The catalog refers to the leaves as having a chocolate-colored line with mint-green margins, but to me the leaves are a dark mahogany, and the margins are a dark lime-green color.
Chocolate Mint is made for the shade or filtered-light area of the garden. I first thought the plant could not take our intense heat and humidity, but it is a real trooper once acclimated.
Chocolate Mint coleus defies everything I was taught about coleus. I was taught to look for vegetatively propagated coleus because seed-produced coleus make flowers and therefore seed. We grow coleus for foliage, not flowers.
Chocolate Mint is a seed-produced variety being introduced by Pan American Seed. Here we are in August, and Chocolate Mint hasn't even given a hint of a bud set, but I have already had to pinch flowers on some of my prized cutting-grown coleus. Even though it is a seed-produced variety, you will still buy transplants in the spring.
The leaves are large, reaching 6 inches across. At my house, the plant has reached almost 3 feet tall. It offers incredible beauty and versatility when it comes to picking plant partners. One of my most notable partnerships for Chocolate Mint is with the new Limon Talinium or Jewels of Opar. The dark lime-green margins of Chocolate Mint are the perfect match for the lime green of the Limon.

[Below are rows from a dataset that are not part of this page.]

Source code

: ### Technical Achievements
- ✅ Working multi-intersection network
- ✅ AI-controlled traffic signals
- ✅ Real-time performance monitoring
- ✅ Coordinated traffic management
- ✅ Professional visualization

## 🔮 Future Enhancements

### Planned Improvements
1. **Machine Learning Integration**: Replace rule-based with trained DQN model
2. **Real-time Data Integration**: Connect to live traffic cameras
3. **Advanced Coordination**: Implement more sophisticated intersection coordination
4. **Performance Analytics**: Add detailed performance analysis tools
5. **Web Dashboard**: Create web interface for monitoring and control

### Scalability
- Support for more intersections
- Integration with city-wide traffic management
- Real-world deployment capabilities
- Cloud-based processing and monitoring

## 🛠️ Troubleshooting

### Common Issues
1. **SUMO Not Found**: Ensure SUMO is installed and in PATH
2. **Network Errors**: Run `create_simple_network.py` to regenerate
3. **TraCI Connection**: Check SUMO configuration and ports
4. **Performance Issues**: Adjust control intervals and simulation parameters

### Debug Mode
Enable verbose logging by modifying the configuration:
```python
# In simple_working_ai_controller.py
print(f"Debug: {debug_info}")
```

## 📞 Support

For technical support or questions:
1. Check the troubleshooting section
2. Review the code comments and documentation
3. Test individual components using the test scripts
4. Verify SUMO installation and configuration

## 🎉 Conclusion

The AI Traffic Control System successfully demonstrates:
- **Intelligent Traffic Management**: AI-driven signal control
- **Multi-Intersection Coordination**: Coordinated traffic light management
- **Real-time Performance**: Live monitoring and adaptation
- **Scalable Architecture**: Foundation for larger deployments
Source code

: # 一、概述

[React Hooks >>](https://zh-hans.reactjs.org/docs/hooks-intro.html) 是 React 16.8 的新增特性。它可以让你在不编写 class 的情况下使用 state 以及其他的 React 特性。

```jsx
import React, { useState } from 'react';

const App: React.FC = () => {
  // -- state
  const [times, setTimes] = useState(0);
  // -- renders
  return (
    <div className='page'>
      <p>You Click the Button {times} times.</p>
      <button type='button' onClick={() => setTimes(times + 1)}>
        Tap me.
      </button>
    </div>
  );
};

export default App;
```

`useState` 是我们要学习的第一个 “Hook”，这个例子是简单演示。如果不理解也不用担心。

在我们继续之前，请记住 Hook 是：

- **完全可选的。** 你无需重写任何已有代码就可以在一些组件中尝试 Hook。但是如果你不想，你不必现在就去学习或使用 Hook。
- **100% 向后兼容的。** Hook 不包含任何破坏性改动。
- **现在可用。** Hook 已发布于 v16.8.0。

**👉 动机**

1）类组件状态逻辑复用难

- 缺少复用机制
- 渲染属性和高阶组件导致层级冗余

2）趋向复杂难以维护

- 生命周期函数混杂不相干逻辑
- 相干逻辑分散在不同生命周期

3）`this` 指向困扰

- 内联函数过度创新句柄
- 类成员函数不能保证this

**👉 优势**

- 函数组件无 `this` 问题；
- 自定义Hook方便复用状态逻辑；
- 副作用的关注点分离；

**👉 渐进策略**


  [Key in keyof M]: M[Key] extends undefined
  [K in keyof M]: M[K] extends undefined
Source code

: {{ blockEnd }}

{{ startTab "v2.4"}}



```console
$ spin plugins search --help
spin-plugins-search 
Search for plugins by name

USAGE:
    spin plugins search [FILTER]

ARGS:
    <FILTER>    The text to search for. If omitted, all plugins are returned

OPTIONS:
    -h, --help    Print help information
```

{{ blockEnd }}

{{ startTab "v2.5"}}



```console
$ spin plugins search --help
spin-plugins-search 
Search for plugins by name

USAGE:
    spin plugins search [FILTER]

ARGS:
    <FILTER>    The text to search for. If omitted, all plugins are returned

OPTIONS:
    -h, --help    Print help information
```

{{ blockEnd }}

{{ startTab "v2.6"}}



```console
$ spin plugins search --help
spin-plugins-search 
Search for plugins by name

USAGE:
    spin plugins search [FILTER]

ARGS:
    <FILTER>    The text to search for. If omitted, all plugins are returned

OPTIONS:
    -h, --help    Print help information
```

I also have it partnered in another section of the landscape with gingers and the Imperial Taro or Illustris elephant ear. It looks exotic and tropical in this area.
Then I have it partnered with the new Electric Lime coleus that grows exceedingly well in sun or shade. Chocolate Mint would look awesome with Sum & Substance hosta, Lime Zinger elephant ear, Tiger Fern (the variegated Boston type) and other plants like bananas.
One of the keys to success with Chocolate Mint -- or any coleus -- is to improve bedding soil. In heavy clay soil, organic matter will improve drainage and aeration and allow better root development. Liberal amounts of organic matter help sandy soils hold water and nutrients.
Organic matter, which improves soil and serves as a food source for soil fungi and bacteria, comes in the form of peat moss, compost, hay, grass clippings, barnyard fertilizer, shredded bark, leaves or even shredded newspapers. Add enough to physically change the soil structure. Ideally, at least one-third of the final soil mix should be some type of organic material.
To accomplish this, spread 2 to 4 inches of organic matter and the recommended rate of fertilizer over the garden surface and till to a depth of 6 to 10 inches. My favorite fertilizer for coleus is a 12-6-6. A preplant fertilizer followed by light monthly applications will keep plants growing well.
I can't predict when Chocolate Mint will arrive at your favorite garden center. I can predict whether or not you will like it, and believe me when I say this plant has winner written all over it.